Book Your Trip to Japan: Logistical Tips and Tricks

Book Your Flight
Find a unseemly flight by using Skyscanner. They are my favorite search engine considering they search websites and airlines virtually the globe, so you unchangingly know no stone is left unturned!

Book Your Accommodation
You can typesetting your hostel with Hostelworld as they have the most comprehensive inventory so they are weightier for booking a hostel. If you want to stay in a hotel or guesthouse in Japan, use Booking.com as it unceasingly returns the cheapest rates for guesthouses and hotels.

Don’t Forget Travel Insurance
Travel insurance will protect you versus illness, injury, theft, and cancelations. It’s comprehensive protection in specimen anything goes wrong. I never go on a trip without it, as I’ve had to use it many times in the past. My favorite companies that offer the weightier service and value are:

  • Safety Wing (best for everyone)
  • Insure My Trip (for those 70 and over)

Looking for the Weightier Companies to Save Money With?
Check out my resource page for the weightier companies to use when you travel! I list all the ones I use to save money when I travel — and I think they will help you too!

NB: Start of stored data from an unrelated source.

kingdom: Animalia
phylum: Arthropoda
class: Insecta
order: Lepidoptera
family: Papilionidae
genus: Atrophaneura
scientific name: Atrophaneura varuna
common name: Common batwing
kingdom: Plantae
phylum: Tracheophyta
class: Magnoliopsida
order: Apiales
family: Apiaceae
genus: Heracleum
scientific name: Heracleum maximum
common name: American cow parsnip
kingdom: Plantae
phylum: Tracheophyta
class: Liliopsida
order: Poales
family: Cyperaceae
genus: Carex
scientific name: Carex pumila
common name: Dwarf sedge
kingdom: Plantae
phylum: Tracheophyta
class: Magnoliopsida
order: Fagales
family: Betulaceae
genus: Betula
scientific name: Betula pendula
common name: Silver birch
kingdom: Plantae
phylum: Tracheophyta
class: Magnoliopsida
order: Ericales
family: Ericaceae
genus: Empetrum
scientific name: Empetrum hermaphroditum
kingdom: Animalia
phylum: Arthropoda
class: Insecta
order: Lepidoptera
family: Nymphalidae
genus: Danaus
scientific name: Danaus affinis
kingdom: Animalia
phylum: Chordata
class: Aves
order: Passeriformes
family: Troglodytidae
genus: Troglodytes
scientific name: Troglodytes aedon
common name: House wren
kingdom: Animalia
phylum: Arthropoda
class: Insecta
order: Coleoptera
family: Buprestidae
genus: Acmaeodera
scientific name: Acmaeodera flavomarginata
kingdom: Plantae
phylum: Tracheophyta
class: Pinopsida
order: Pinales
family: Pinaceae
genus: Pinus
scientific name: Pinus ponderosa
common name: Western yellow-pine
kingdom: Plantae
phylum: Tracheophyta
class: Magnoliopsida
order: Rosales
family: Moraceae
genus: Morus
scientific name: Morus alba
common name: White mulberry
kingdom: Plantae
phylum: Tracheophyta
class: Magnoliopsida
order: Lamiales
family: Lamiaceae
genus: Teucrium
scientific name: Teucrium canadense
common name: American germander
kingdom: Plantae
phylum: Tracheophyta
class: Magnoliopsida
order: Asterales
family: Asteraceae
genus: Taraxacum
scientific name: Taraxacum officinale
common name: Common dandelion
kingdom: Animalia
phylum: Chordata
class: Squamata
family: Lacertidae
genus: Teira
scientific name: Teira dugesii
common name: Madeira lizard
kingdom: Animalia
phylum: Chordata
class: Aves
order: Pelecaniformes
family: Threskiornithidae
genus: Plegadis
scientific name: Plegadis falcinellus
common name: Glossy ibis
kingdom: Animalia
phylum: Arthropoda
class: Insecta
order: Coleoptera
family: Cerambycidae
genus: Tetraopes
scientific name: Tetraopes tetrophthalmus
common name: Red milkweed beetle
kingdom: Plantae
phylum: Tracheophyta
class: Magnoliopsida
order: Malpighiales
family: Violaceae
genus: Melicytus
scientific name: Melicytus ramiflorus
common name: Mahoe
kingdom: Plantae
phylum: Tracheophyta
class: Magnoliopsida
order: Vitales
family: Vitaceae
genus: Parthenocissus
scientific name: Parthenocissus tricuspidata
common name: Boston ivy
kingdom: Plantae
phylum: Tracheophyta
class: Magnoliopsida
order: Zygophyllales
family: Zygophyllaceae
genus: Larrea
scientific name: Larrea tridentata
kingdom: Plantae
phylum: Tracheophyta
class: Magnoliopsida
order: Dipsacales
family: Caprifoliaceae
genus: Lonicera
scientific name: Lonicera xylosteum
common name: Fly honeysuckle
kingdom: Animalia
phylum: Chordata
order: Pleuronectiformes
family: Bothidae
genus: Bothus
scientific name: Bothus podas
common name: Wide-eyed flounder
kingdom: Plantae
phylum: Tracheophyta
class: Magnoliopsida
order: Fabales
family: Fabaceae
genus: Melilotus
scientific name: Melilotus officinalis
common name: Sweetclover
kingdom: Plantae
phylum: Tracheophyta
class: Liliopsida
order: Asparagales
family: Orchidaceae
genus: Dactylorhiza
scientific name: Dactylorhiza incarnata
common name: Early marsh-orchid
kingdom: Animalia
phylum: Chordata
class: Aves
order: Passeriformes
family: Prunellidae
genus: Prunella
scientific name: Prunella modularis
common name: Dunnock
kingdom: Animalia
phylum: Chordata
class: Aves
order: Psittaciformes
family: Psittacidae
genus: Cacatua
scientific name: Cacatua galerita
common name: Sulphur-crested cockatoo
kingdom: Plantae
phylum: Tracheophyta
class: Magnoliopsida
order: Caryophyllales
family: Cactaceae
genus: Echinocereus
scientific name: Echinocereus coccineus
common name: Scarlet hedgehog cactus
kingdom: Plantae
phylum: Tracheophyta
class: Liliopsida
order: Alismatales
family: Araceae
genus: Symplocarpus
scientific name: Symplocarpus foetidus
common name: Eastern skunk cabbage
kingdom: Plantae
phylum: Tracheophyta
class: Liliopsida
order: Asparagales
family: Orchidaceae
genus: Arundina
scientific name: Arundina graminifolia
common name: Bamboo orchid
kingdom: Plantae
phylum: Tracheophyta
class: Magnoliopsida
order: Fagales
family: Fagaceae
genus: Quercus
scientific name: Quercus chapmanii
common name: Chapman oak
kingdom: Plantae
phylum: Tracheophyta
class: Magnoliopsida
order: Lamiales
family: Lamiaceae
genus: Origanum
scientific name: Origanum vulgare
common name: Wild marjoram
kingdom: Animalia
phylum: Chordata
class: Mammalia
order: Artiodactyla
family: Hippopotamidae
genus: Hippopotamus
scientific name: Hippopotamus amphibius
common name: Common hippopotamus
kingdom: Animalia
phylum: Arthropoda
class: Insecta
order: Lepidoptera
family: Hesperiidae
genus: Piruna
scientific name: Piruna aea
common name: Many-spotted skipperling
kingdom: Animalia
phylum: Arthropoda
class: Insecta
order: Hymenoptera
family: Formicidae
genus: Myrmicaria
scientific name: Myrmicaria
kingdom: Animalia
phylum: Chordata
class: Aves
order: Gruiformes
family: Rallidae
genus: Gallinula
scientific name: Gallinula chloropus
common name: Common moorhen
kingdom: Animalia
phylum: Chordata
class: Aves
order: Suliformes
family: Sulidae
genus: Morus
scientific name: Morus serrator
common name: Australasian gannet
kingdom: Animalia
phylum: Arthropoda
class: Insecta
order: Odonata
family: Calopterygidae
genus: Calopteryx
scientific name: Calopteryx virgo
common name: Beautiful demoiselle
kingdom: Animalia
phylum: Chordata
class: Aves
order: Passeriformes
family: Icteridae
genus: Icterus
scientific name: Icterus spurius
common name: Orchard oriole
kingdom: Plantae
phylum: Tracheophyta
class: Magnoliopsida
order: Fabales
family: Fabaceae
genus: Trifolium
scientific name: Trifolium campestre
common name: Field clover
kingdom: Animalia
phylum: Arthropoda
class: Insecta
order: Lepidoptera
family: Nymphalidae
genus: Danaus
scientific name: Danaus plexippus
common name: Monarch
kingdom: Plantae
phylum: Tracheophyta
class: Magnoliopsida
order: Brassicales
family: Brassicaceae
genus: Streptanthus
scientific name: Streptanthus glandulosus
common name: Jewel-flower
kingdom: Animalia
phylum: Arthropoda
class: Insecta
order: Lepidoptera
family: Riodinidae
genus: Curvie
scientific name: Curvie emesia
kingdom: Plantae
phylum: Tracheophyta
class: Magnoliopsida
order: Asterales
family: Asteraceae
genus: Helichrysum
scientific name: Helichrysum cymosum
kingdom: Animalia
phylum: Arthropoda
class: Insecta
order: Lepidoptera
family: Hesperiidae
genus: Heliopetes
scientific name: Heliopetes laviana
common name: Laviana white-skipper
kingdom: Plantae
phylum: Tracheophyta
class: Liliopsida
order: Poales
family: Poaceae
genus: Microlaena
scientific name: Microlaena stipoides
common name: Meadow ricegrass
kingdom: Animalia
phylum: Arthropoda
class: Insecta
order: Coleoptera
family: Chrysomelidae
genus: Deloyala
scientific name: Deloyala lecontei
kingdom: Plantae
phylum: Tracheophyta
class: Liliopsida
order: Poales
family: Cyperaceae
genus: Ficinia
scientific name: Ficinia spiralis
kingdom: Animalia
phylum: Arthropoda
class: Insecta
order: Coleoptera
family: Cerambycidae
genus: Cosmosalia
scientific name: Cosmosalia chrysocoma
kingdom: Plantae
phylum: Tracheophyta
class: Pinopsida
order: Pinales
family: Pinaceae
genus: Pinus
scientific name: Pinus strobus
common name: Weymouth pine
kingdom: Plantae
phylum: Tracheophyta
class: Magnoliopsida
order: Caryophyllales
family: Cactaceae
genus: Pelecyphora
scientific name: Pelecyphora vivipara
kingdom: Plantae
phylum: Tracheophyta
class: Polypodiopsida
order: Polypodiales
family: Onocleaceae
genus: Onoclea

Be sure to trammels out the Japan Rail Pass if you’ll be traveling virtually the country. It comes in 7-, 14-, and 21-day passes and can save you a ton of money!

Looking for Increasingly Travel Tips for Japan?
Check out my in-depth Japan travel guide for increasingly ways to save money; information on costs; tips on what to see and do; suggested itineraries, reading, and packing lists; and much, much more!